23 februari 2022
ABRS – Tijdelijk voordeel
Appellant is eigenaar van een perceel waarop een tuincentrum mogelijk was. Die mogelijkheid is wegbestemd. De rechtbank heeft geoordeeld dat sprake was van tijdelijk voordeel omdat op het moment van eigendomsverkrijging die mogelijkheid nog niet aanwezig was. Van een aanspraak op tegemoetkoming in de schade was derhalve geen sprake.
In hoger beroep stelt appellant dat haar situatie anders is dan eerdere rechtspraak. Anders dan de eerdere gevallen heeft appellant pogingen ondernomen om de bestemming te realiseren. De Afdeling overweegt dat bij de beoordeling van een aanspraak op een tegemoetkoming in planschade als uitgangspunt heeft te gelden dat een redelijk denkend en handelend koper de ten tijde van de aankoop van de onroerende zaak geldende bestaande planologische mogelijkheden betrekt bij het overeenkomen van de koopprijs van de zaak. Een voor de eigenaar van de onroerende zaak gunstige aanpassing van het planologische regime die ongedaan wordt gemaakt nog voor de eigenaar van de zaak dit voordeel te gelde kan maken, levert geen aanspraak op een tegemoetkoming in planschade op. Als voor het komen te vervallen van tijdelijk voordeel een tegemoetkoming zou worden toegekend, zou de aanvrager een compensatie ontvangen voor voordeel dat hij ten tijde van de aankoop van de zaak niet had en daarom ook niet in de koopprijs heeft verdisconteerd.

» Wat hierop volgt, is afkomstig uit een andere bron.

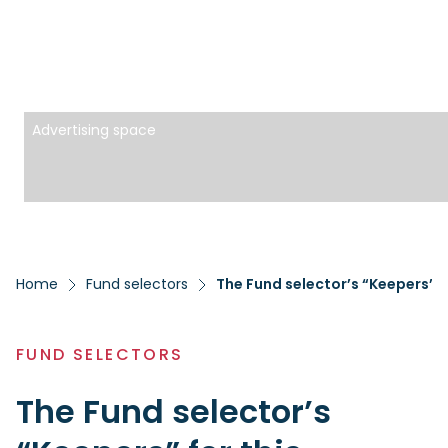
Advertising space
Home
Fund selectors
The Fund selector’s “Keepers” f
FUND SELECTORS
The Fund selector’s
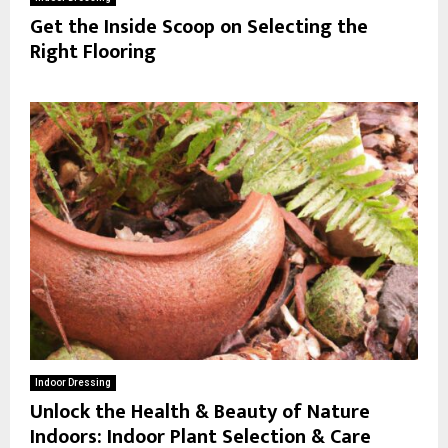
Get the Inside Scoop on Selecting the
Right Flooring
Indoor Dressing
Unlock the Health & Beauty of Nature
Indoors: Indoor Plant Selection & Care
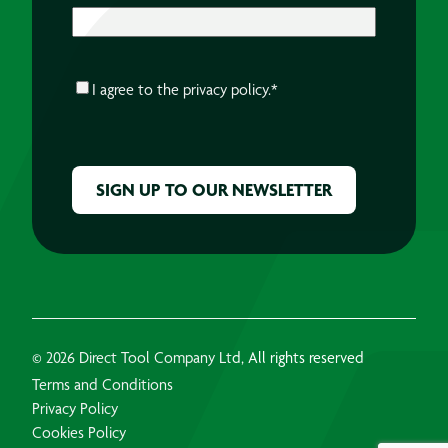
CONSENT
*
I agree to the
privacy policy.
*
CAPTCHA
© 2026 Direct Tool Company Ltd, All rights reserved
Terms and Conditions
Privacy Policy
Cookies Policy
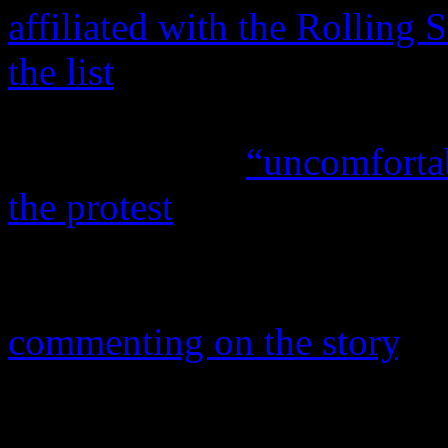
affiliated with the Rolling 
the list
. Since the post, Ap
the inaccuracies of the stor
artists now are
“uncomfortab
the protest
. According to
M
MSNBC and blogger for
Po
number of artists includi
commenting on the story
, w
confirmed that she is not jo
aforementioned acts posted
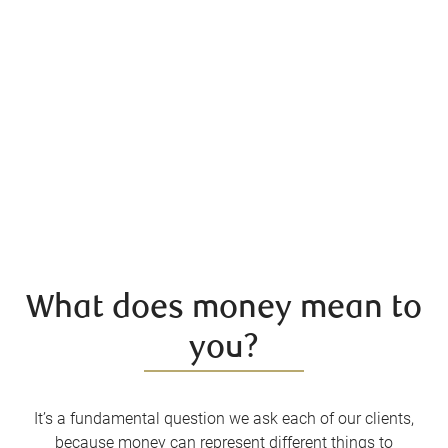
What does money mean to
you?
It’s a fundamental question we ask each of our clients,
because money can represent different things to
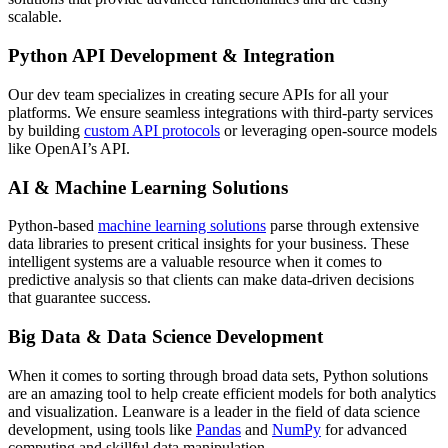
scalable.
Python API Development & Integration
Our dev team specializes in creating secure APIs for all your
platforms. We ensure seamless integrations with third-party services
by building
custom API protocols
or leveraging open-source models
like OpenAI’s API.
AI & Machine Learning Solutions
Python-based
machine learning solutions
parse through extensive
data libraries to present critical insights for your business. These
intelligent systems are a valuable resource when it comes to
predictive analysis so that clients can make data-driven decisions
that guarantee success.
Big Data & Data Science Development
When it comes to sorting through broad data sets, Python solutions
are an amazing tool to help create efficient models for both analytics
and visualization. Leanware is a leader in the field of data science
development, using tools like
Pandas
and
NumPy
for advanced
computing and skillful data manipulation.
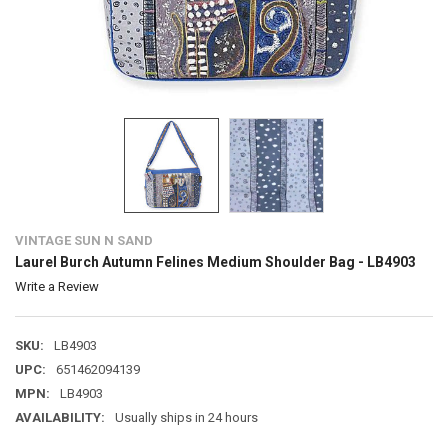
VINTAGE SUN N SAND
Laurel Burch Autumn Felines Medium Shoulder Bag - LB4903
Write a Review
SKU:
LB4903
UPC:
651462094139
MPN:
LB4903
AVAILABILITY:
Usually ships in 24 hours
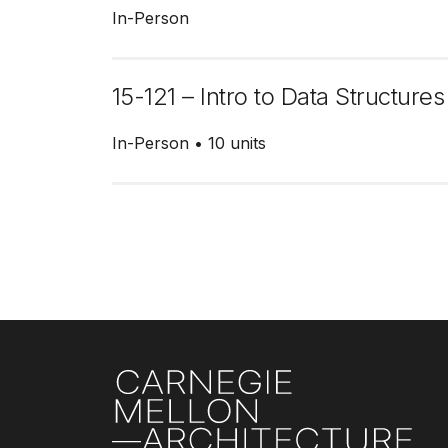
In-Person
15-121 – Intro to Data Structures
In-Person
10 units
Pagination
Site Footer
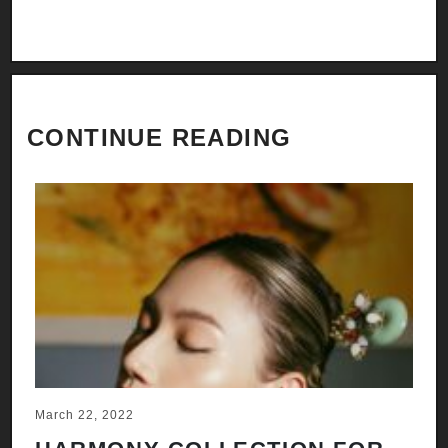
CONTINUE READING
March 22, 2022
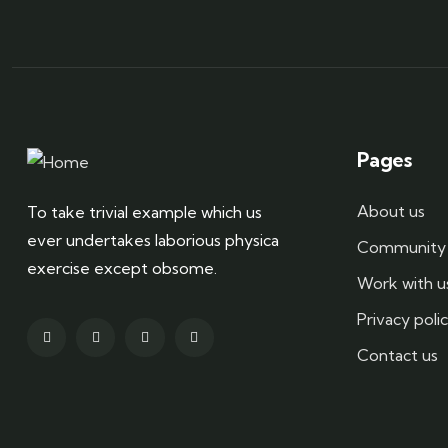
Pages
About us
To take trivial example which us
ever undertakes laborious physica
Community 
exercise except obsome.
Work with u
Privacy poli
Contact us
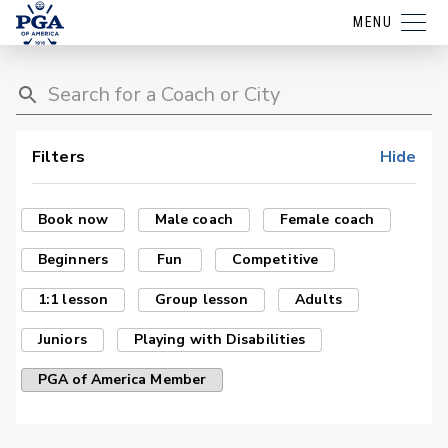
MENU
Filters
Hide
Book now
Male coach
Female coach
Beginners
Fun
Competitive
1:1 lesson
Group lesson
Adults
Juniors
Playing with Disabilities
PGA of America Member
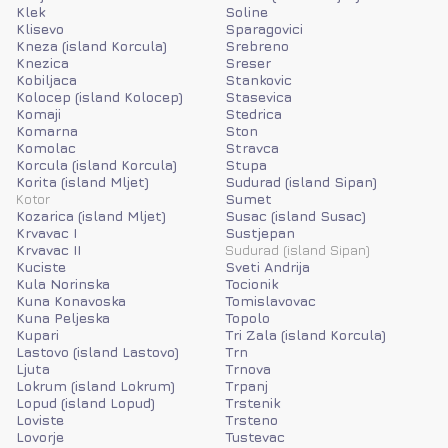
Klek
Soline
Klisevo
Sparagovici
Kneza (island Korcula)
Srebreno
Knezica
Sreser
Kobiljaca
Stankovic
Kolocep (island Kolocep)
Stasevica
Komaji
Stedrica
Komarna
Ston
Komolac
Stravca
Korcula (island Korcula)
Stupa
Korita (island Mljet)
Sudurad (island Sipan)
Kotor
Sumet
Kozarica (island Mljet)
Susac (island Susac)
Krvavac I
Sustjepan
Krvavac II
Sudurad (island Sipan)
Kuciste
Sveti Andrija
Kula Norinska
Tocionik
Kuna Konavoska
Tomislavovac
Kuna Peljeska
Topolo
Kupari
Tri Zala (island Korcula)
Lastovo (island Lastovo)
Trn
Ljuta
Trnova
Lokrum (island Lokrum)
Trpanj
Lopud (island Lopud)
Trstenik
Loviste
Trsteno
Lovorje
Tustevac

Dat appellante gedurende vier jaar tevergeefs pogingen heeft ondernomen om het voordeel van het bestemmingsplan te gelde te maken maakt dit niet anders, aldus de Afdeling. Het mislukken van deze pogingen is geen gevolg van de bestemmingswijziging, maar van de strijdigheid van de aanvragen om een omgevingsvergunning met de redelijke eisen van welstand. De gevolgen hiervan komen daarom voor rekening van appellante.